The price of natural gas tumbled 17%, the biggest January loss in three years, as mild weather and increased production resulted in a supply glut of the heating fuel. Facebook announced its highly anticipated initial public offering of stock, as it seeks to raise US$5-billion in the largest Internet IPO ever. Facebook may command a valuation more than five times higher than Google. Data showing weak demand for business loans in the U.S. suggests a potential risk of deflation – a cycle of falling prices, slower growth and declining incomes.
Our Recommendation
Data supportive for equities but market vulnerable to short term pullback
Equities. Steve Uzielli, Portfolio Manager, Portfolio Advisory Group (PAG), wrote: “While economic data in the U.S. continues to show modest improvements and earnings data has been fairly supportive, the market appears overbought.”
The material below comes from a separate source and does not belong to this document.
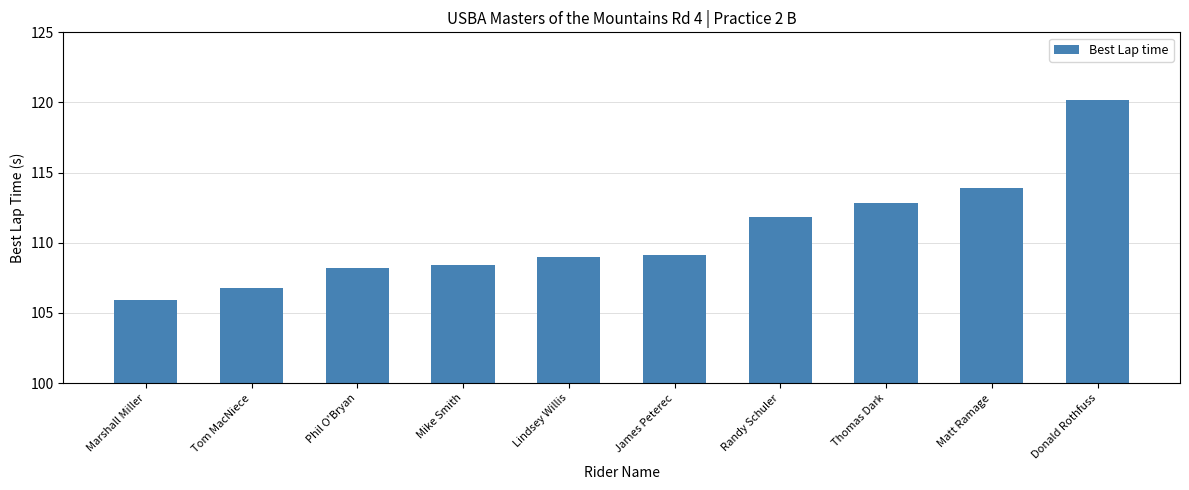

What is the change in value from Marshall Miller to Lindsey Willis?

+3.1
Fixed income. Anthony Mentor, Associate, PAG, highlights the following recommendations: “Term Call – given the recent decline in yields, we no longer see value in the mid-to-long end of the curve and recommend investors stay short at this time. Sector Call – underweight Canada, overweight Municipals, Provincials and Corporates. Currency Call – we recommend Canadian investors remain in Canadian dollars for their fixed income holdings. Alternative Strategies – new call – marketweight high yield, marketweight Emerging Markets Debt, underweight inflation protected debt.”
Portfolio strategy. Scotia Capital Portfolio Strategist Vincent Delisle says: “S&P 500 technicals are supportive and low bond yields still favour an equity overweight bias.”
This publication is intended only to convey information. It is not to be construed as an investment guide or as an offer or solicitation of an offer to buy or sell any of the securities mentioned in it. The author is an employee of ScotiaMcLeod, a division of Scotia Capital Inc. (“SCI”), but the data selection, analysis and views expressed herein are solely those of the author and not those of SCI. The author has taken all usual and reasonable precautions to determine that the information contained in this publication has been obtained from sources believed to be reliable and that the procedures used to summarize and analyze such information are based on approved practices and principles in the investment industry. However, the market forces underlying investment value are subject to sudden and dramatic changes and data availability varies from one moment to the next. Consequently, neither the author nor SCI can make any warranty as to the accuracy or completeness of information, analysis or views contained in this publication or their usefulness or suitability in any particular circumstance. You should not undertake any investment or portfolio assessment or other transaction on the basis of this publication, but should first consult your investment advisor, who can assess all relevant particulars of any proposed investment or transaction. SCI and the author accept no liability of whatsoever kind for any damages or losses incurred by you as a result of reliance upon or use of this publication in contravention of this notice. All performance data represents past performance and is not indicative of future performance.